Once a figure has been agreed a fund can be set up, with trustees from each club and a professional team to advise on asset allocation and fund manager selection. The fund could fall under a larger umbrella fund structure to save costs, given that the number of beneficiaries would be relatively small. Most importantly, withdrawals from the fund should be limited as much as possible. A pension fund structure, as opposed to a provident fund, would limit withdrawals on retirement in favour of a living annuity, which provides further sustainability for the young 35-year-old retiree.
In terms of the second part of the solution, there already exists a model that can be implemented. The American National Football League publishes a list of accredited financial advisers that it encourages players to use for their financial affairs. Such a system can be taken further by creating a mandatory list of advisers for PSL players to choose from.
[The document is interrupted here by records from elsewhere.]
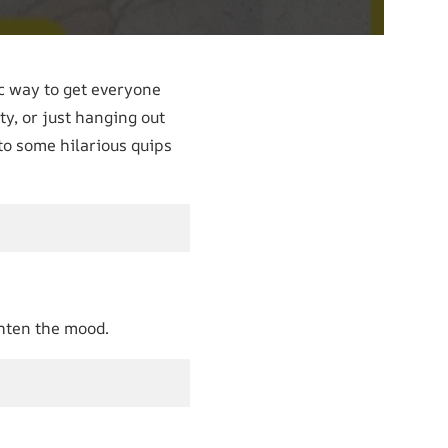
ic way to get everyone
ty, or just hanging out
nto some hilarious quips
ghten the mood.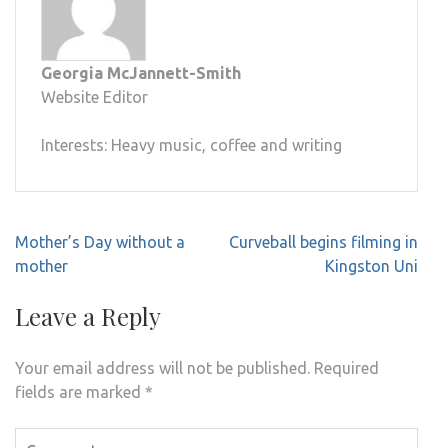
Georgia McJannett-Smith
Website Editor
Interests: Heavy music, coffee and writing
Post
Mother’s Day without a
Curveball begins filming in
navigation
mother
Kingston Uni
Leave a Reply
Your email address will not be published.
Required
fields are marked
*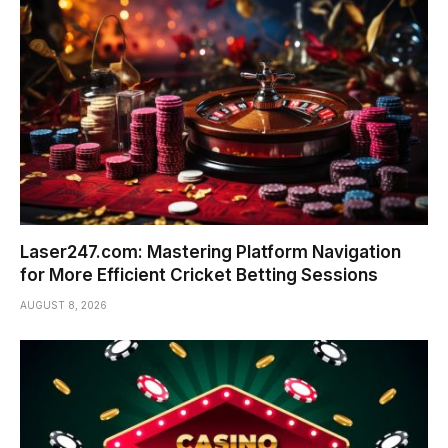
Laser247.com: Mastering Platform Navigation
for More Efficient Cricket Betting Sessions
AUGUST 8, 2026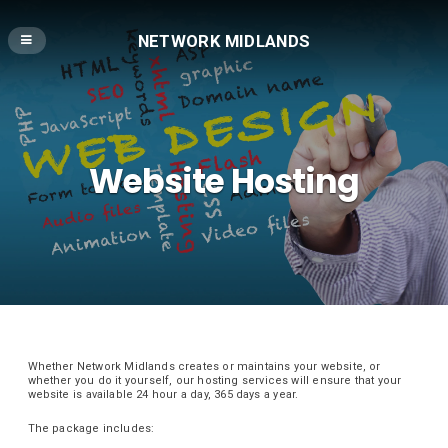
NETWORK MIDLANDS
Website Hosting
Whether Network Midlands creates or maintains your website, or
whether you do it yourself, our hosting services will ensure that your
website is available 24 hour a day, 365 days a year.
The package includes:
Such a list would preclude the all-too-common pitfall of individuals seeking financial advice from people who are not best suited to provide advice.
In many cases, it is agents with little financial training who provide players with advice on their affairs; worse still, it could even be charlatans promising unrealistic investment returns. The minimum requirements for advisers wishing to appear on the list would be having the requisite Financial Sector Conduct Authority qualifications, as well as designations such as certified financial planner (CFP) or chartered financial analyst (CFA). Moreover, the adviser should be working for an accredited financial service provider.
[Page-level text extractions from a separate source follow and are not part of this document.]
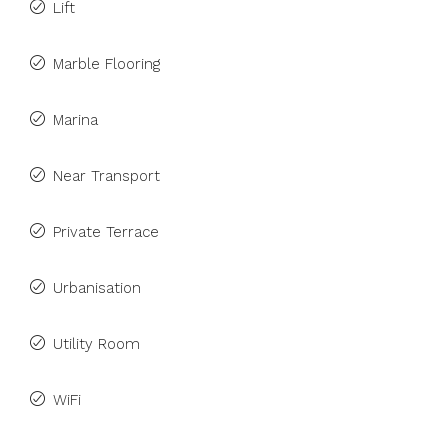
Lift
Marble Flooring
Marina
Near Transport
Private Terrace
Urbanisation
Utility Room
WiFi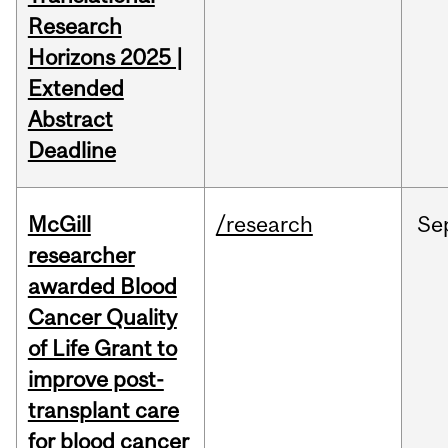
Research
Horizons 2025 |
Extended
Abstract
Deadline
McGill
/research
Se
researcher
awarded Blood
Cancer Quality
of Life Grant to
improve post-
transplant care
for blood cancer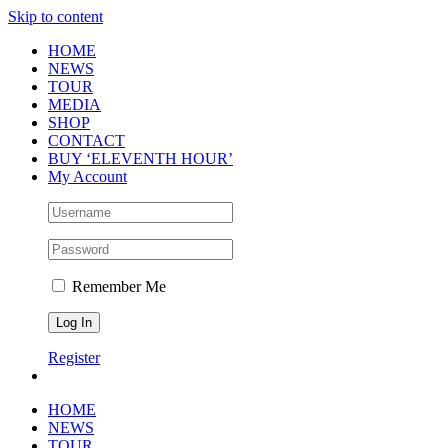
Skip to content
HOME
NEWS
TOUR
MEDIA
SHOP
CONTACT
BUY ‘ELEVENTH HOUR’
My Account
Remember Me
Register
HOME
NEWS
TOUR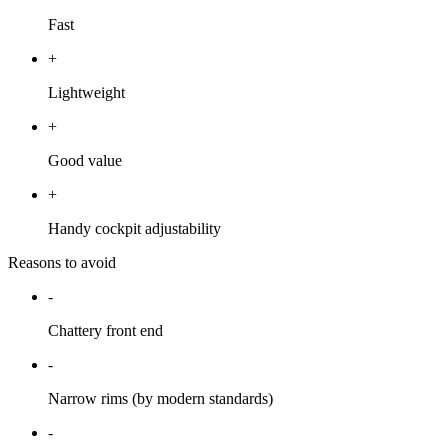
Fast
+
Lightweight
+
Good value
+
Handy cockpit adjustability
Reasons to avoid
-
Chattery front end
-
Narrow rims (by modern standards)
-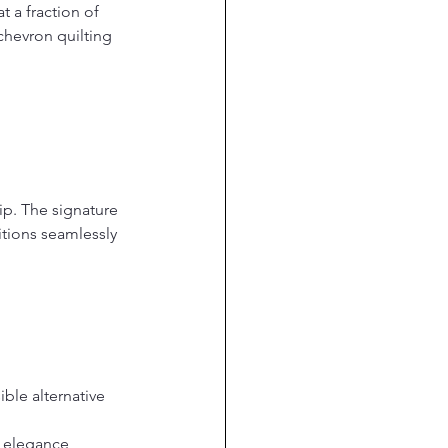
t a fraction of 
chevron quilting 
p. The signature 
itions seamlessly 
ble alternative 
 elegance, 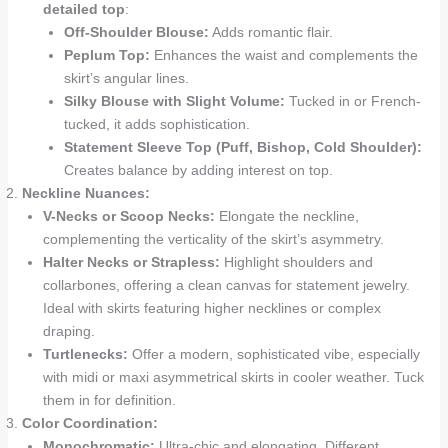
detailed top
:
Off-Shoulder Blouse:
Adds romantic flair.
Peplum Top:
Enhances the waist and complements the
skirt’s angular lines.
Silky Blouse with Slight Volume:
Tucked in or French-
tucked, it adds sophistication.
Statement Sleeve Top (Puff, Bishop, Cold Shoulder):
Creates balance by adding interest on top.
Neckline Nuances:
V-Necks or Scoop Necks:
Elongate the neckline,
complementing the verticality of the skirt’s asymmetry.
Halter Necks or Strapless:
Highlight shoulders and
collarbones, offering a clean canvas for statement jewelry.
Ideal with skirts featuring higher necklines or complex
draping.
Turtlenecks:
Offer a modern, sophisticated vibe, especially
with midi or maxi asymmetrical skirts in cooler weather. Tuck
them in for definition.
Color Coordination:
Monochromatic:
Ultra-chic and elongating. Different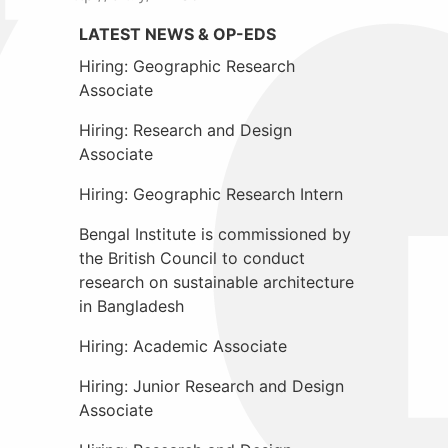
LATEST NEWS & OP-EDS
Hiring: Geographic Research
Associate
Hiring: Research and Design
Associate
Hiring: Geographic Research Intern
Bengal Institute is commissioned by
the British Council to conduct
research on sustainable architecture
in Bangladesh
Hiring: Academic Associate
Hiring: Junior Research and Design
Associate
The purpose of these advisers would be to provide players with a goals-based approach to achieving their financial objectives. This would cover the gamut, including personal budgeting; cash flow, debt and debit-order management; insurance cover; tax advice; and estate planning. Such an approach would help players better understand their financial constraints and risk tolerance and help them to achieve their long-term goals.
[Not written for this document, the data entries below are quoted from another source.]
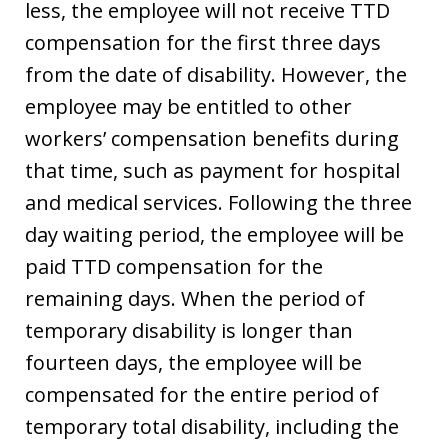
less, the employee will not receive TTD
compensation for the first three days
from the date of disability. However, the
employee may be entitled to other
workers’ compensation benefits during
that time, such as payment for hospital
and medical services. Following the three
day waiting period, the employee will be
paid TTD compensation for the
remaining days. When the period of
temporary disability is longer than
fourteen days, the employee will be
compensated for the entire period of
temporary total disability, including the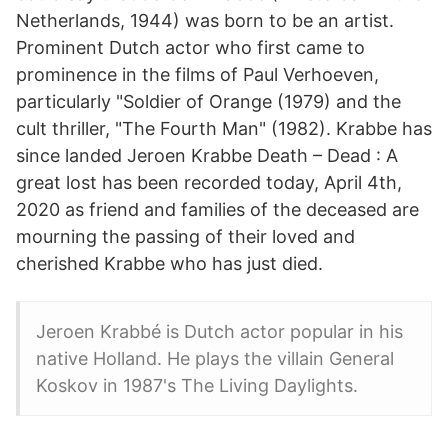
Netherlands, 1944) was born to be an artist.
Prominent Dutch actor who first came to
prominence in the films of Paul Verhoeven,
particularly "Soldier of Orange (1979) and the
cult thriller, "The Fourth Man" (1982). Krabbe has
since landed Jeroen Krabbe Death – Dead : A
great lost has been recorded today, April 4th,
2020 as friend and families of the deceased are
mourning the passing of their loved and
cherished Krabbe who has just died.
Jeroen Krabbé is Dutch actor popular in his
native Holland. He plays the villain General
Koskov in 1987's The Living Daylights.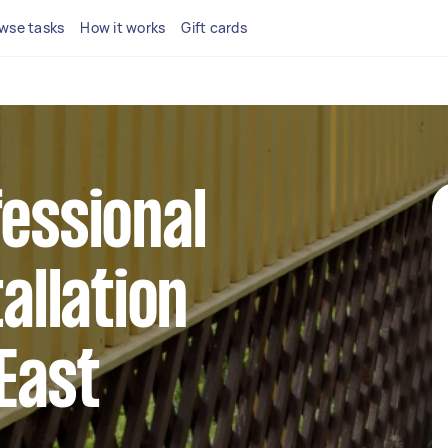
wse tasks
How it works
Gift cards
fessional
tallation
 East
What would the outcome of all this be? Some assumptions are required here: if we take our average player earning R80,000 per month today (adjusted by 4% inflation from the 2018 figure), and assume a 40% contribution, this leads to an annual pension fund contribution of R384,000. If we assume a long-term investment return of 15% per annum and an annual salary increase of 5%, then after 15 years — the final year before retirement — our player is earning R158,000 per month, contributing R760,000 per annum and has accumulated R26m in savings.
At this point the second stage of the player’s financial life plan would kick in. Based on their goals, the player could withdraw about R9m in cash to purchase a home, fund a business idea, set up a family trust and so on. The balance of the portfolio could be invested in high yielding assets to provide ongoing income, or used to purchase a living annuity. In reality, the player would begin with a salary below the R80,000 average but should end with a salary that is at least close to the inflation-adjusted average.
The power of a high savings rate and compound interest could transform the fortunes of professional footballers significantly. Such a system would prevent these societal role models from losing their social standing post-retirement; it would return their dignity; empower them and their families; and it would create important advocates for long-term savings and investments within the broader SA community.
• Mashigo is a portfolio manager at Sanlam Private Wealth and a director of the CFA Society SA. He writes in his personal capacity.